所给文本:

########

1、scroll及其步骤简单说明
如果一次性要查出来比如10万条数据,那么性能会很差,此时一般会采取用scroll滚动查询,一批一批的查,直到所有数据都查询完为止。
1)scroll搜索会在第一次搜索的时候,保存一个当时的视图快照,之后只会基于该旧的视图快照提供数据搜索,如果这个期间数据变更,是不会让用户看到的。
2)采用基于_doc(不使用_score)进行排序的方式,性能较高。(默认是基于_score的相关度由高到低排序查询)。
3)每次发送scroll请求,我们还需指定一个scoll参数,指定一个时间窗口,每次搜索请求只要在这个时间窗口内能完成就可以了。

########

题目说明: 根据上方关于scroll滚动查询的文本，scroll搜索在第一次搜索时会保存什么？

分析数据:
########

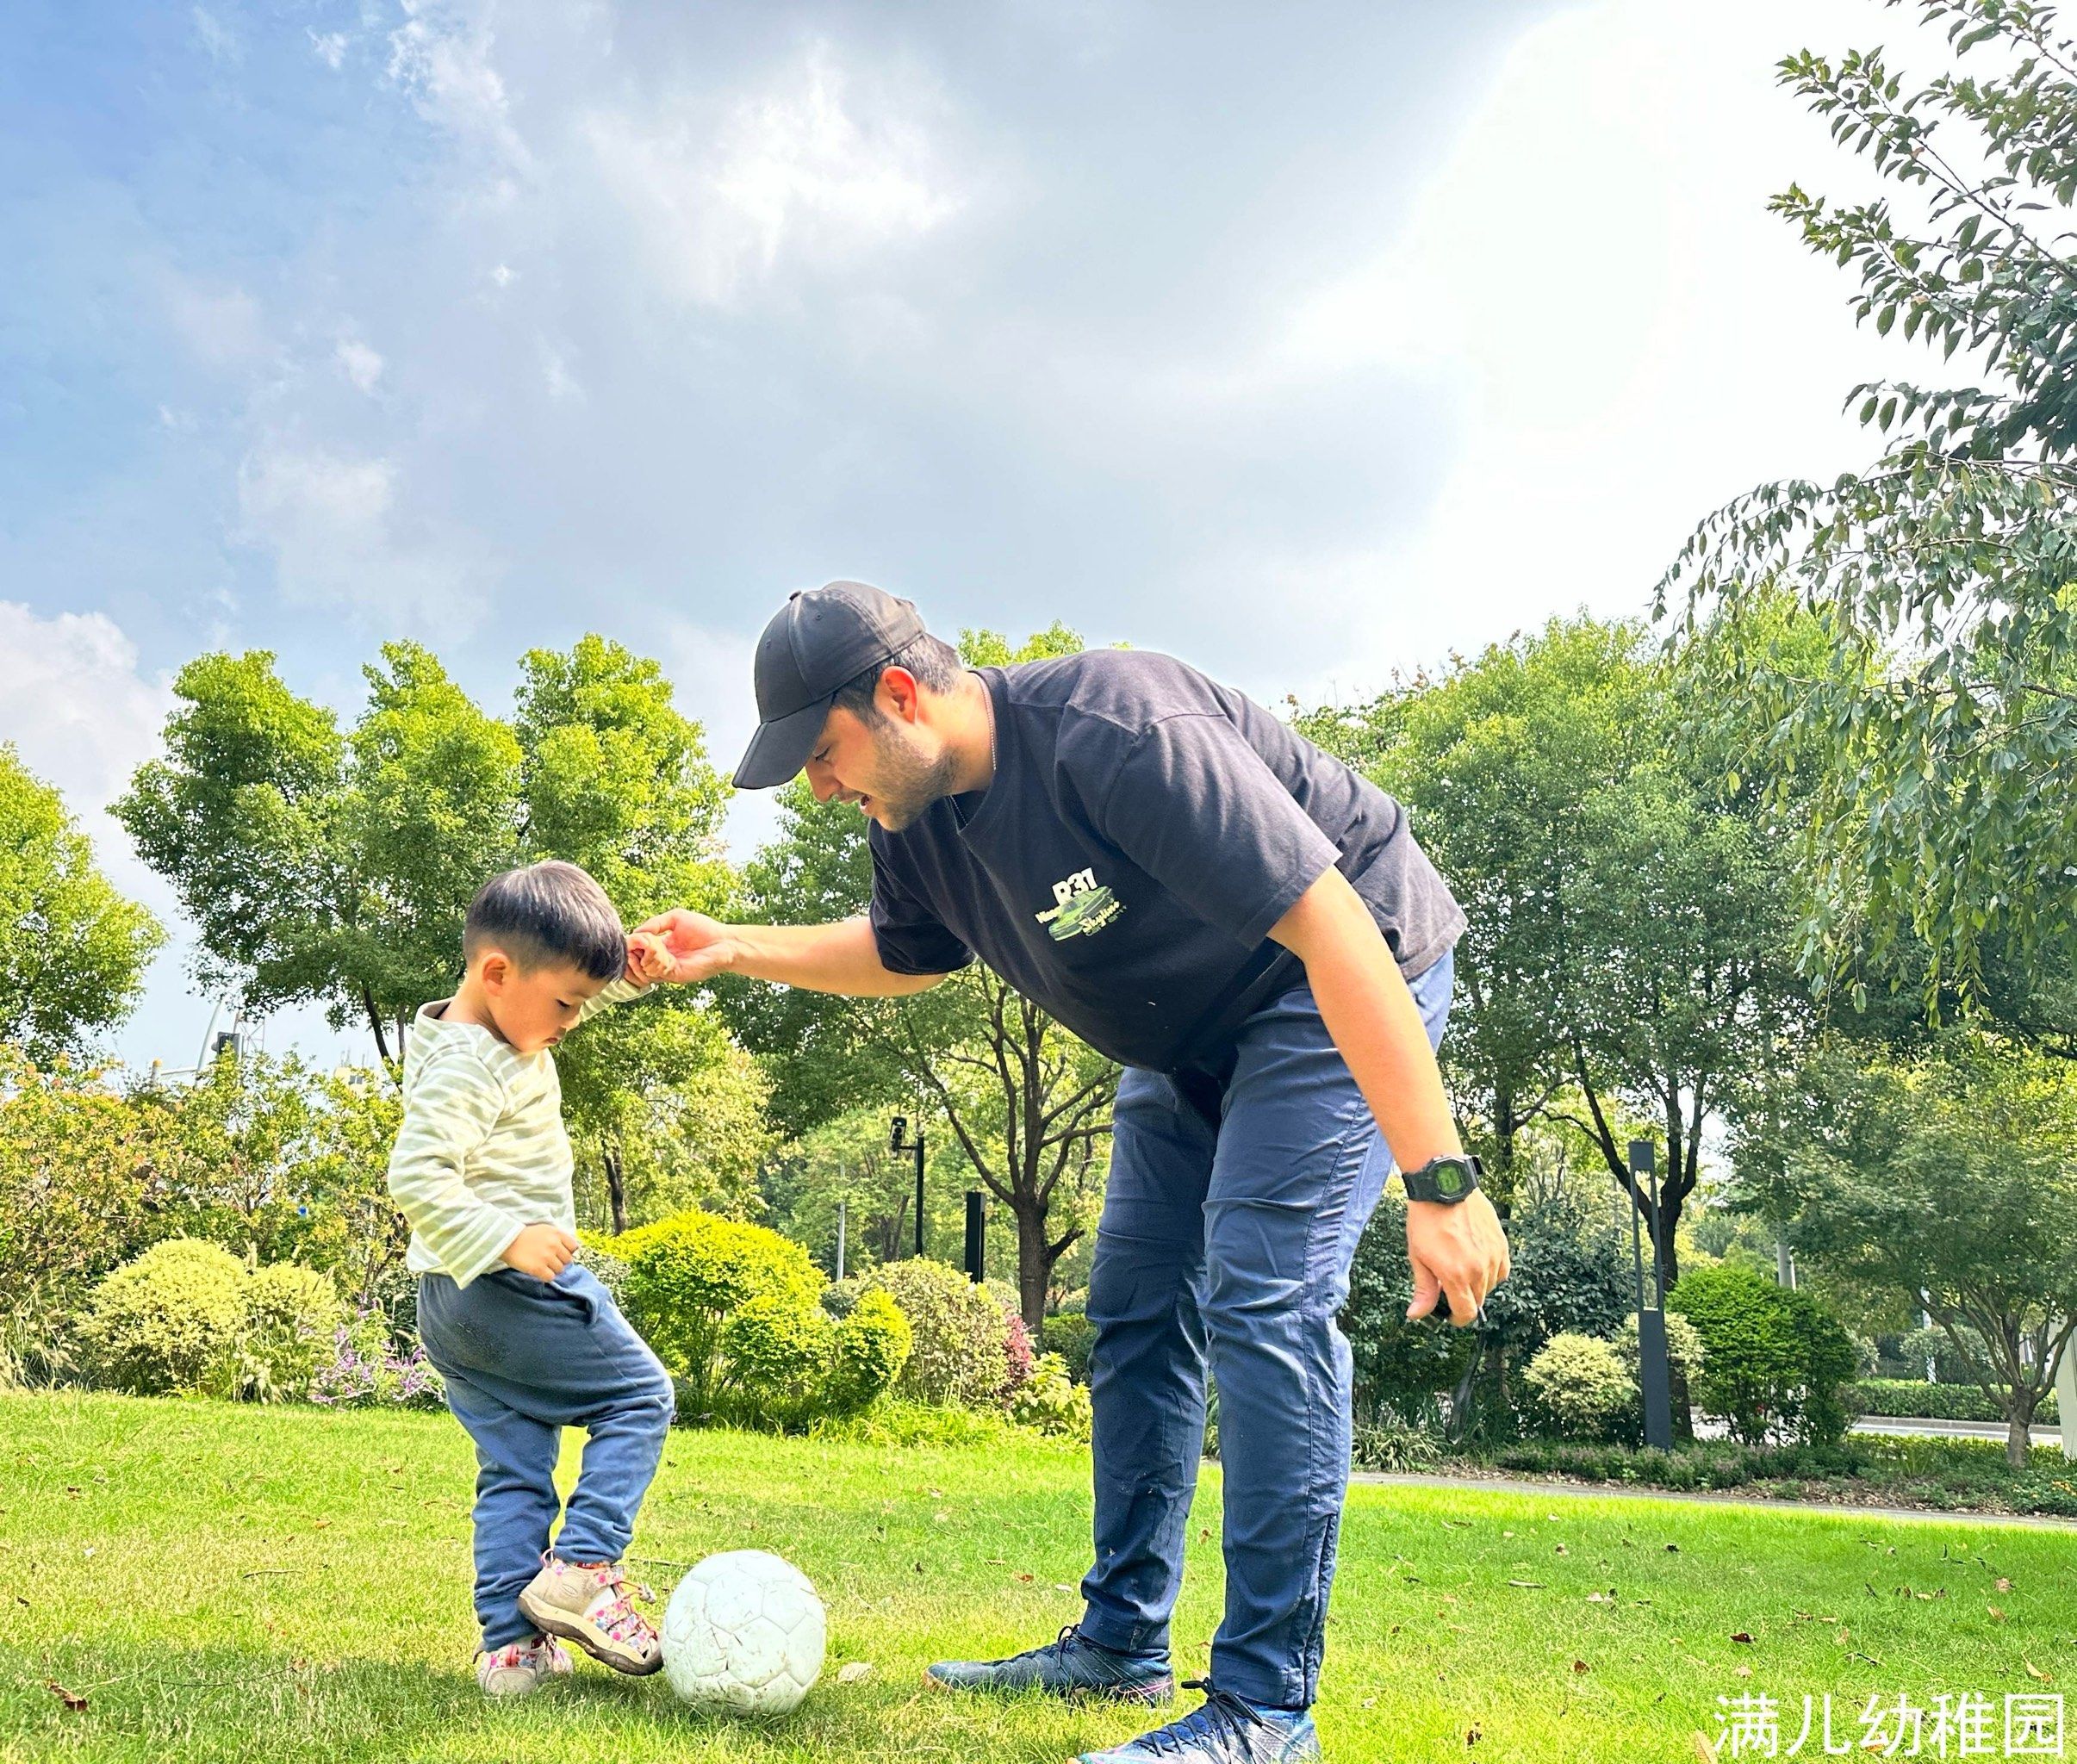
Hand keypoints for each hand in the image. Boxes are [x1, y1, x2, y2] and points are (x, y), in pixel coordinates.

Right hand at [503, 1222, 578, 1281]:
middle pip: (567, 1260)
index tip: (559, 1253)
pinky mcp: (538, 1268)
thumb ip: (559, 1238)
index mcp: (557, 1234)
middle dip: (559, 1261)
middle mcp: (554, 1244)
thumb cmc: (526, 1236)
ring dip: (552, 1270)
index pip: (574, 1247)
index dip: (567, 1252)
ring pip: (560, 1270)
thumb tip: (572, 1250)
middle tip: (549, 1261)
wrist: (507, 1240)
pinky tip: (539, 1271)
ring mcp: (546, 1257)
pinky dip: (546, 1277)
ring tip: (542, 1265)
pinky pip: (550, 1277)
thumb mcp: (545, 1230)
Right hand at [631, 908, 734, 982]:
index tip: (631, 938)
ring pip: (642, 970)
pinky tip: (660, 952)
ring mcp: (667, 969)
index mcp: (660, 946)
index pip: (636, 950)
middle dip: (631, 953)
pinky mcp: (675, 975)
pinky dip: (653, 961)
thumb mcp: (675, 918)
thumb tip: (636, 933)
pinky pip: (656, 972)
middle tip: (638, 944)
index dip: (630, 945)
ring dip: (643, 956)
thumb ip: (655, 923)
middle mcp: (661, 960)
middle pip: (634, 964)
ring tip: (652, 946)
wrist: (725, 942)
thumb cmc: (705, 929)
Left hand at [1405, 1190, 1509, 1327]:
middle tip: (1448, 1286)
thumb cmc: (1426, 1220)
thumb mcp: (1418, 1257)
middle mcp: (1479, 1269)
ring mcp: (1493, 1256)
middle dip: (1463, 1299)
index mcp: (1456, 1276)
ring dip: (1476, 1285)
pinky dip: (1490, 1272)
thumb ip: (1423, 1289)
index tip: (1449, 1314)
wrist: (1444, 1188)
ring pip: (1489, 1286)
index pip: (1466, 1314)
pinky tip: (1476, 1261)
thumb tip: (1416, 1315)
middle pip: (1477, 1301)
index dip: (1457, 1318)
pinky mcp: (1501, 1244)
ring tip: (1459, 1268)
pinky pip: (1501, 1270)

########

参考解答: 保存一个当时的视图快照。